**What you should do**
Transcribe the listing from the line with "Is there any" through the line with "What is the label", both lines included. Leave the pictures out of your copy.

**Given records**
---

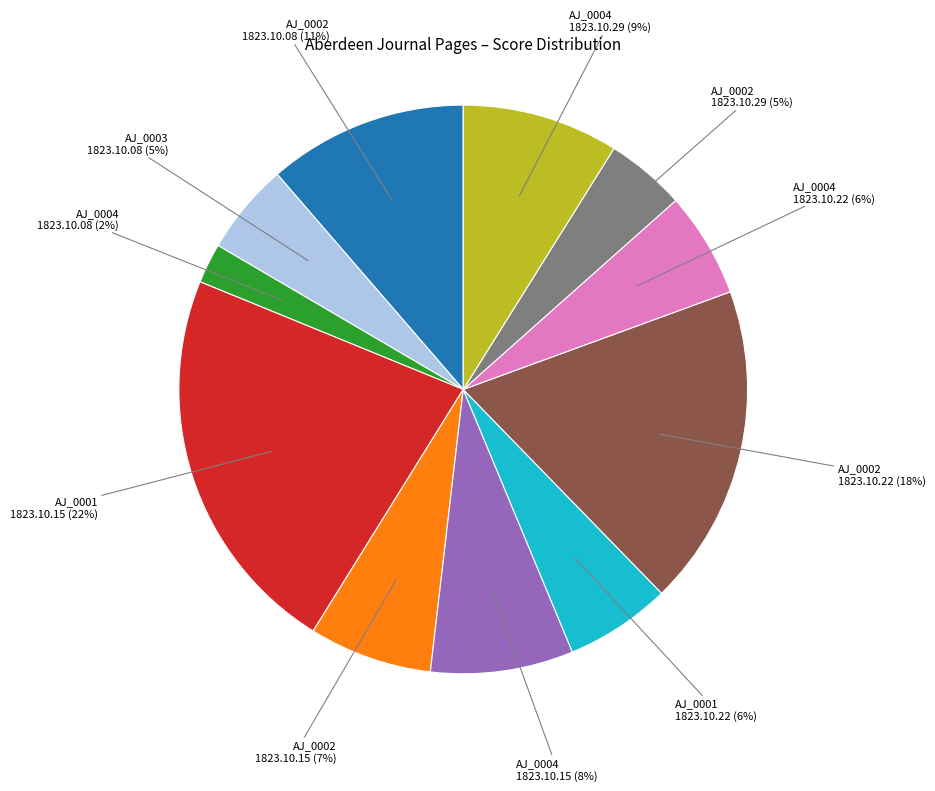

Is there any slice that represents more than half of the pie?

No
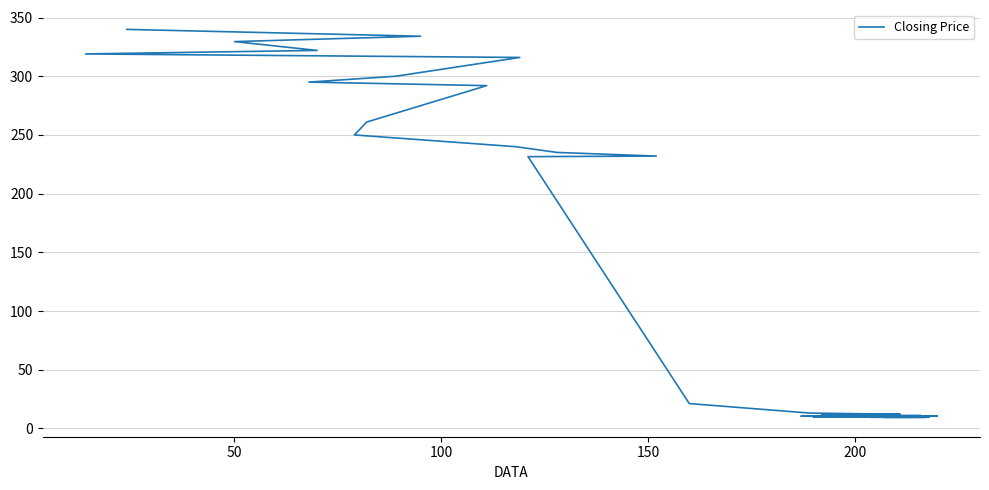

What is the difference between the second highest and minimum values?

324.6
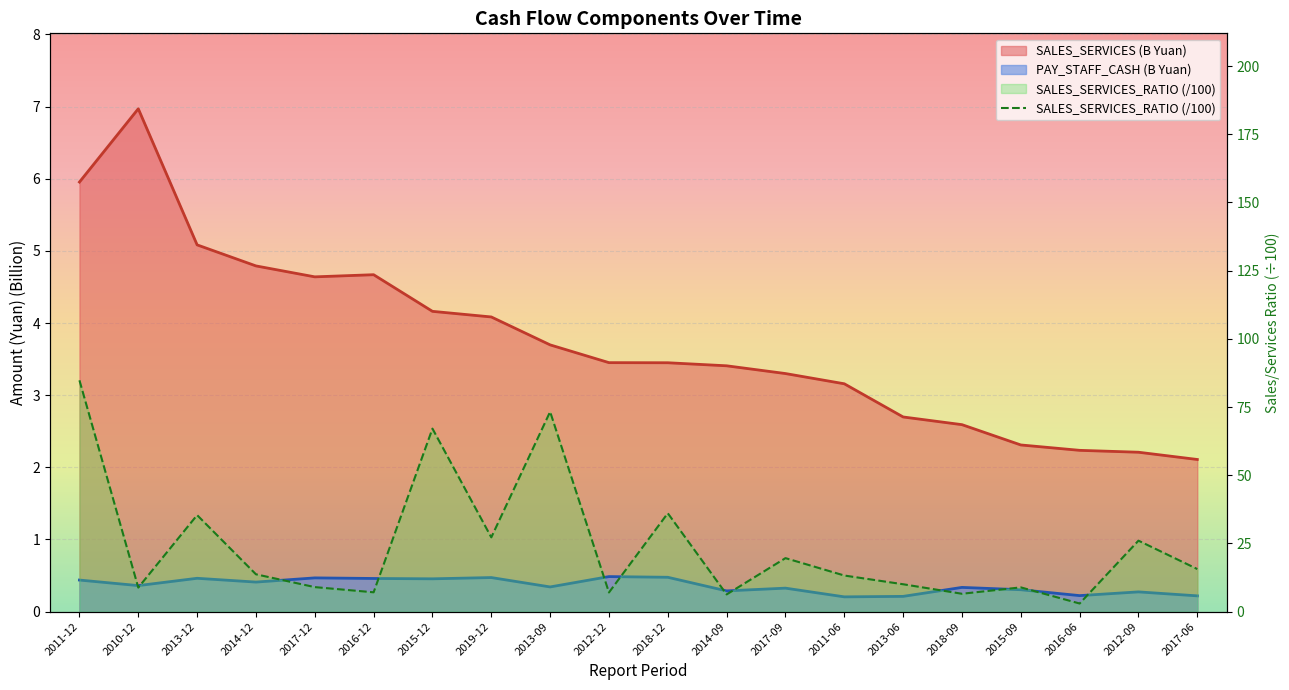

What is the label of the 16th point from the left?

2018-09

---

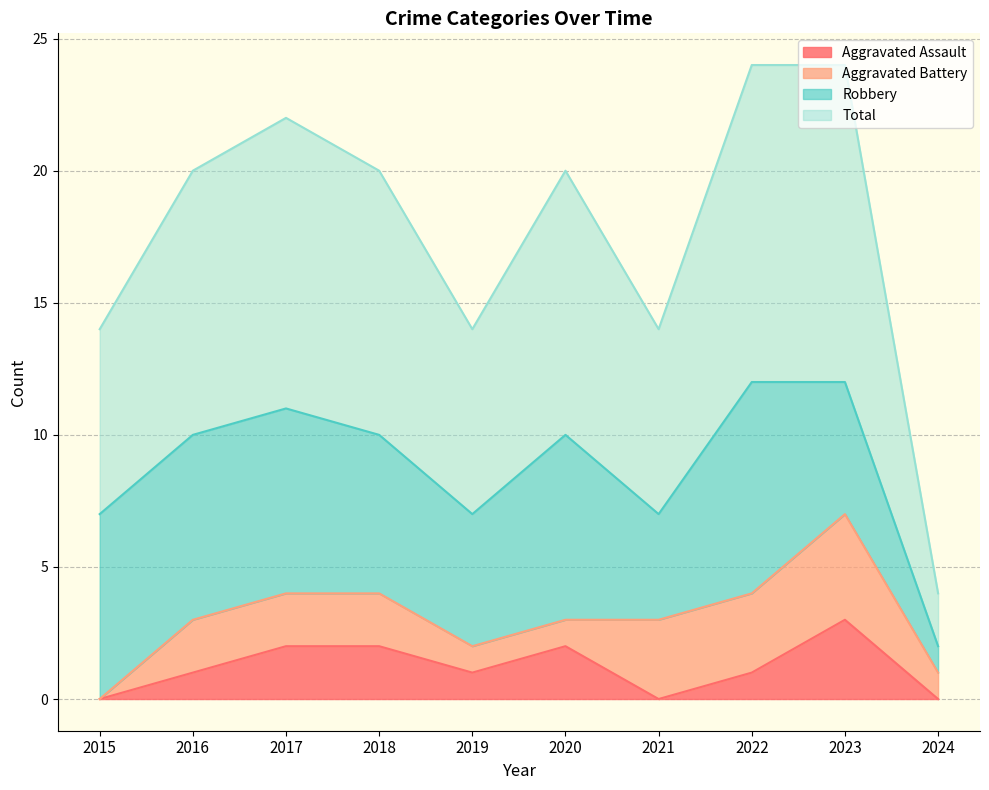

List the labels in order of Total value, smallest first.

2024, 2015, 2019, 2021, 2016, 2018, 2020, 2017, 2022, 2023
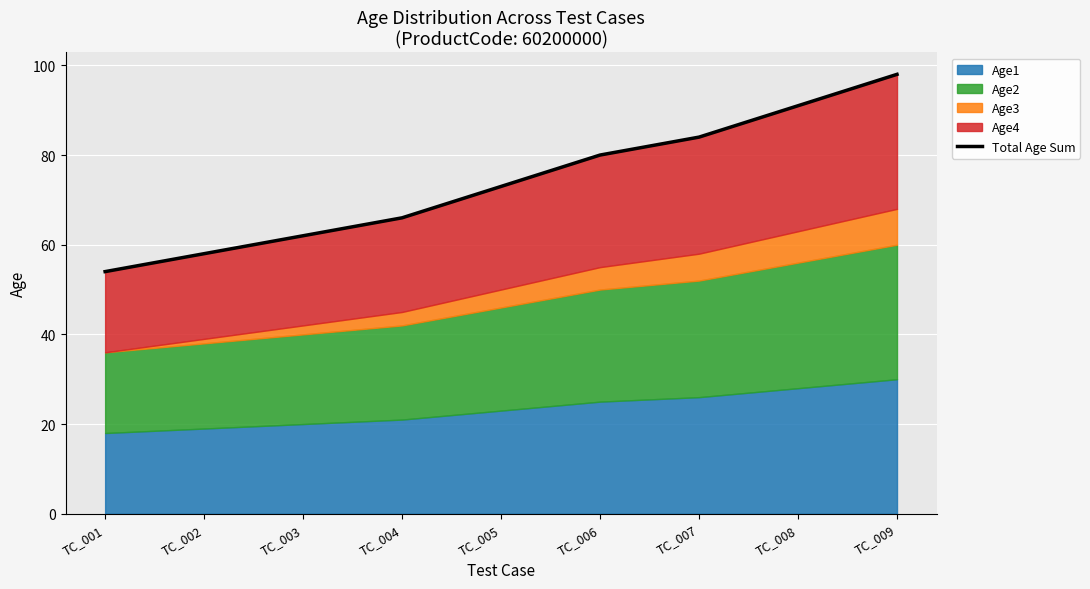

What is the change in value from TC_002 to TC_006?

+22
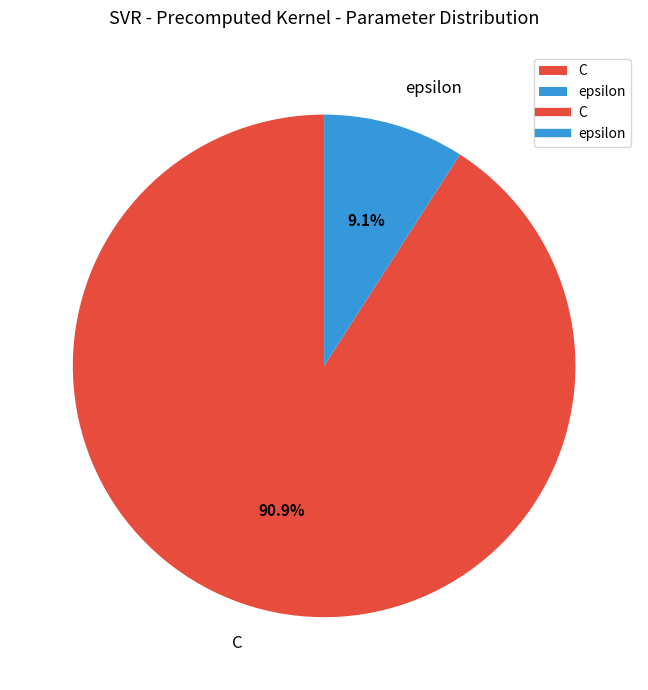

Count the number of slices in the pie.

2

---

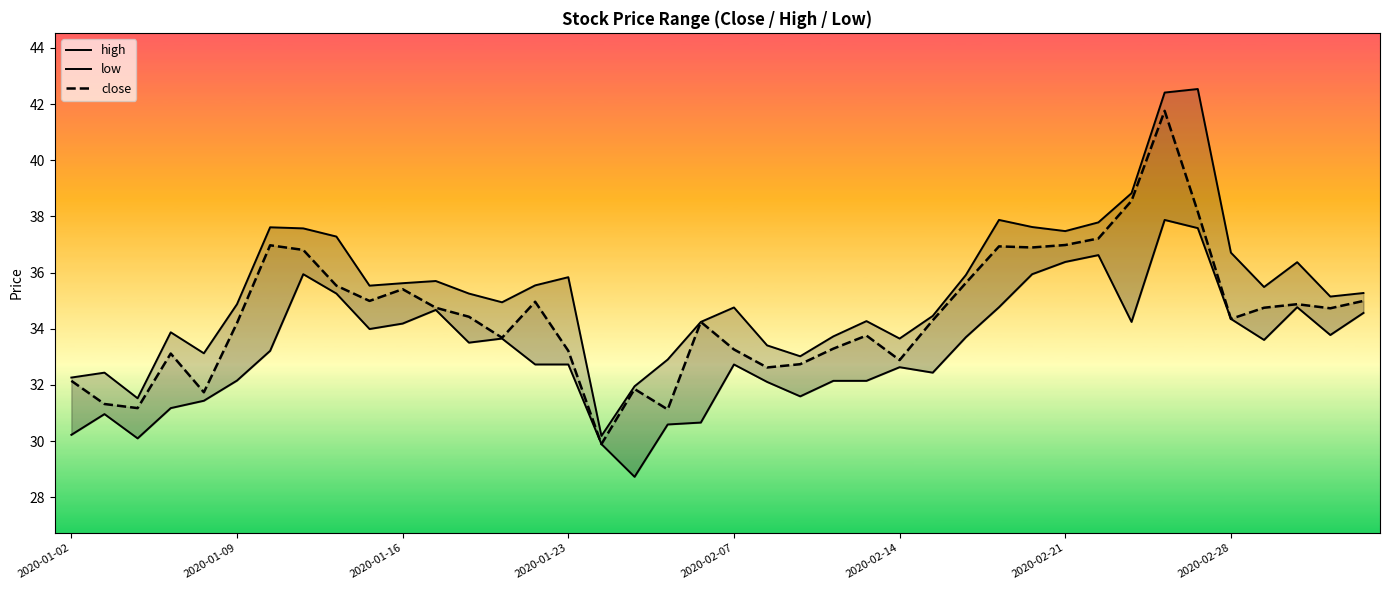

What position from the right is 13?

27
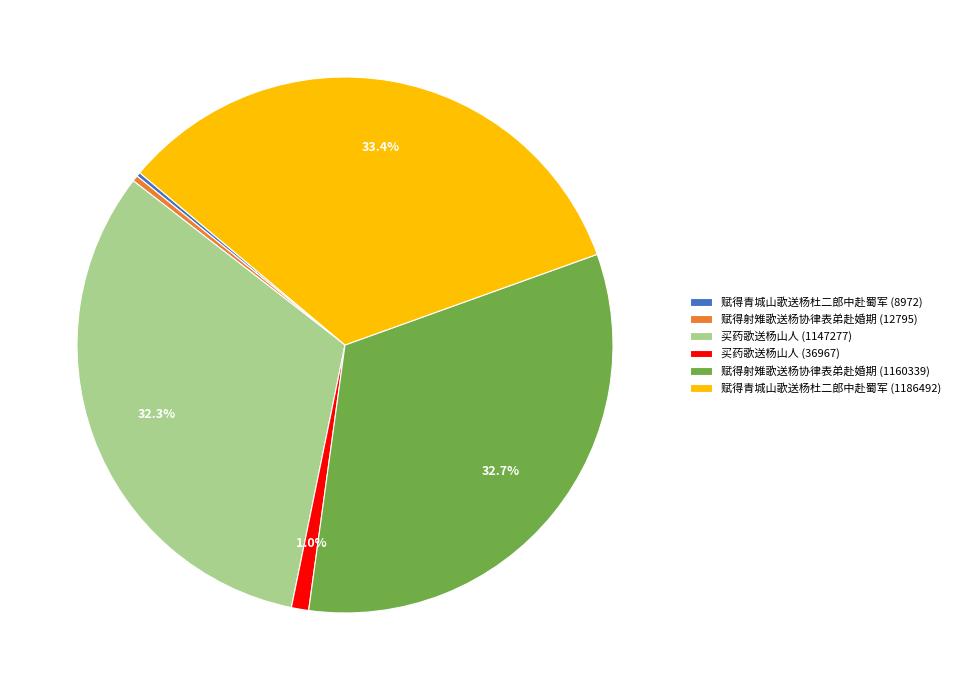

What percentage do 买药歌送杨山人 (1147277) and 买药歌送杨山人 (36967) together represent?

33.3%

---

**Solution below**
Is there any slice that represents more than half of the pie?

No

What is the difference between the second highest and minimum values?

324.6

What is the label of the 16th point from the left?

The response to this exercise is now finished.